In English class this year I was asked to answer this question:
If you could change one thing about where you live, what would it be and why?
After handing out the five-hundredth bottle of water, I moved the empty coolers across the street, back into my house, and caught up with the rest of the protesters in the march for Black Lives Matter down the street of West Paces Road to the Governor’s mansion. I saw the faces of my closest friends, students I know from other schools, and my past teachers. These faces made me even more determined to be a catalyst for change in Atlanta, due to their safety being in danger from the problems of racial injustice.
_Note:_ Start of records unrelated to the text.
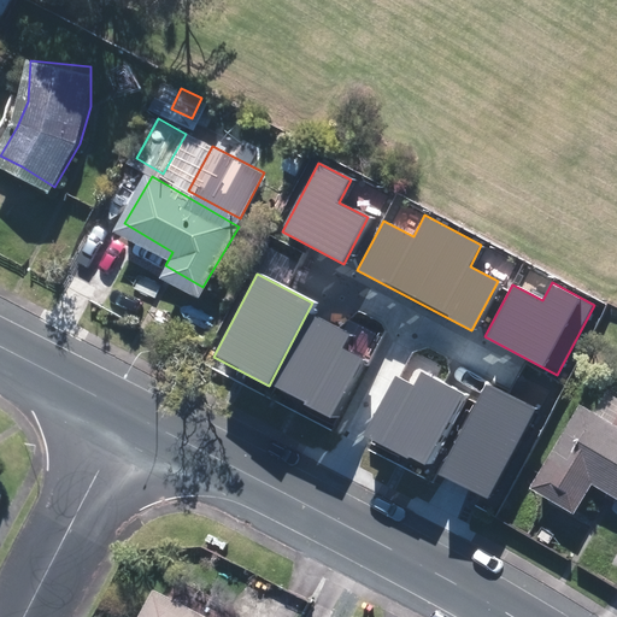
[(425,465),(463,395),(421,374),(415,386),(395,376),(365,434),(425,465)]
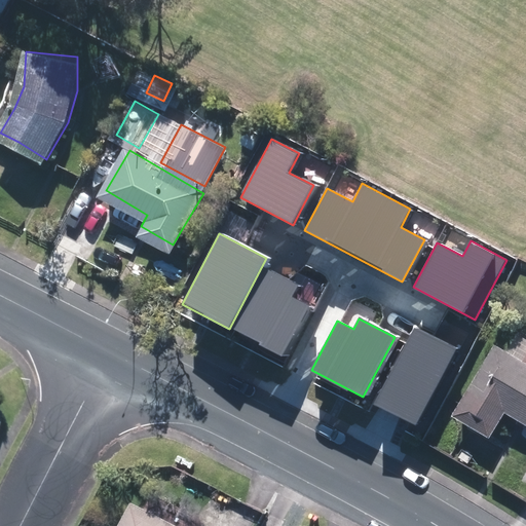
[(414,426),(455,348),(415,328),(374,406),(414,426)]
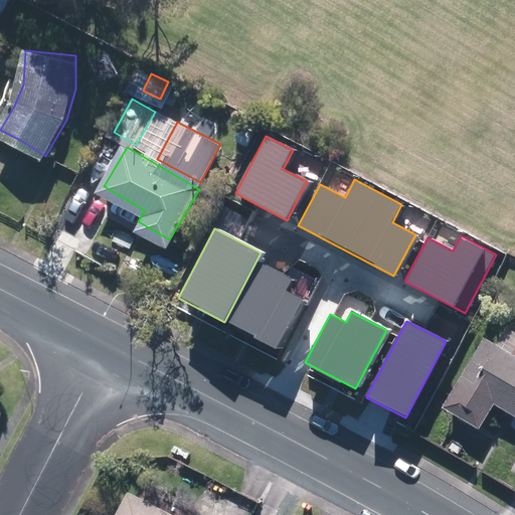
[(514,351),(486,335),(448,402),(484,422),(497,398),(514,408),(514,351)]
It’s truly heartbreaking when some of my closest black friends tell me how terrified they are of getting pulled over while driving - a daily and stress-free activity for me. I am fearful of what could happen to them. I have tried to do my best to contribute to the change, but it’s a daunting prospect when this problem is so rooted in Atlanta’s history. An example is MARTA, Atlanta’s public transportation system. Public transit does not run through Cobb County, an area adjacent to the heart of the city of Atlanta, because of the 1980s-era fear that the trains would bring crime and “undesirable elements” into almost exclusively white communities. It has been forty years and still, nothing has changed.
Atlanta thinks of itself like a phoenix, rising from the flames of the Civil War, but it still has not risen above the ashes of deeply embedded racial inequities.
This creative writing prompt assignment is what actually inspired me to create this organization with a design logo, designed wristbands, and designed posters.